Saturday, June 1, 2024

In Depth. What Do We Do With Sarnia Airport. Louis Shalako.

Eighteen passengers, on a good day.















Louis Shalako


What would happen if we gave up Sarnia Airport?

Would we ever be able to replace it? 

How much passenger traffic would it take to sustain Sarnia Airport at a break-even or even profitable level? How much does it even cost, and is there any benefit, in sustaining the thing in limbo for any great length of time. Is there any potential for that sustainable level of air traffic in the local market, barring any great increase in the local population, which doesn’t seem very likely in the short term.

The population of Sarnia and Sarnia-Lambton has been stable, if not stagnant, for many years. We do have a sizable population of foreign students, who may or may not stick around for the longer term. Foreign students are, for the most part, not buying five or six hundred thousand dollar new-build homes, and they don’t take affordable, geared-to-income housing because they aren’t eligible. What they do take, are apartments, in the lower range of the scale in terms of pricing. They take them for the short term, which means when they vacate landlords can take a look at the local going rate and jack the rents accordingly.

How much land is involved in the operation of Sarnia Airport. What happens if the airport loses any certifications that it might have. What are the chances of any major or smaller air-carrier bringing passenger or charter flight services to the Sarnia area? How long can we hang on, waiting for such an outcome.

If we closed Sarnia Airport to any flight operations at all, what would we do with it? Is there any real chance of replacing Sarnia Airport, in some other location, at some future date. That doesn’t seem very likely. Where else would you put it, and if there really are economic benefits, how would we like seeing those benefits going to a neighbouring municipality.

Use it or lose it, in other words.

What value does private flying, what value does a small flight school, what economic or social benefit, or any other public good does that bring to the municipality. If they lost the privilege, where would all the private pilots and flight students go?

What upgrades would be required to bring Sarnia Airport up to snuff, in order to attract any air carrier to the Sarnia area. Where is the demand. Back in the 1960s, ‘Great Lakes Aviation’ operated air services, flying DC-3s of WW II vintage on short, regional routes. These were twin-engine tail-draggers of about 28 passengers. This was superseded by ‘Air Ontario’, flying Convair 440 aircraft; piston-engine, twin-engine aircraft with nose-wheel landing gear. Those were good for 52 passengers, they were noisy, nearing the end of their service life, and no doubt expensive to maintain.

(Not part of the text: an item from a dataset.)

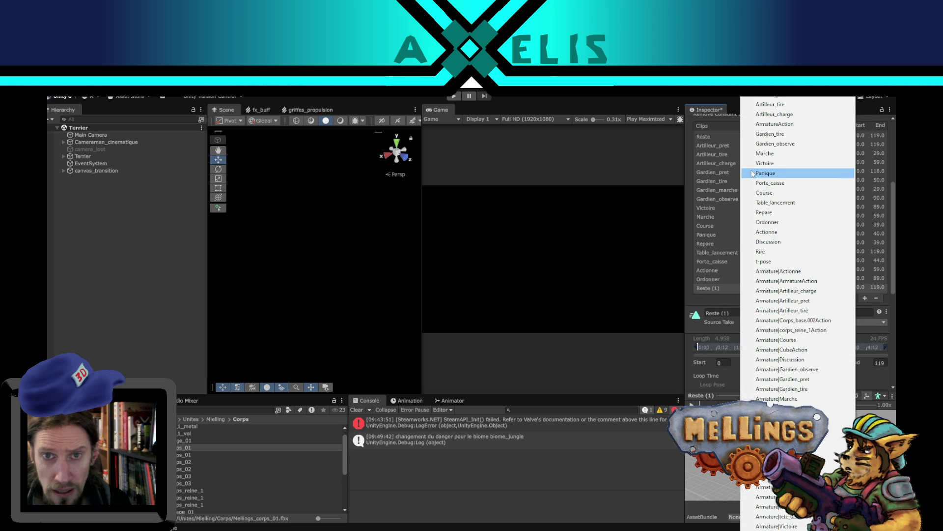
click(766, 251)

For some years, small, twin-engine turbine aircraft provided the service, for the life of me I cannot recall the name of the company…

In a personal note, my buddy Bill Stone and I rode our little banana bikes out to the airport, from the Bright St. and Germain Park area, when we were twelve or thirteen years old. (It was summer and we fished for catfish and suckers out there in Wawanosh Drain as well.) We went into the ‘new’ terminal and got an airline schedule from the nice lady behind the counter…the security guard sort of grinned and shook his head when he saw us coming. I guess you could say we liked aircraft. We rode out there to see them landing and taking off. It’s probably a good thing our parents didn’t know too much about all this—

The cockpit of the Convair 440.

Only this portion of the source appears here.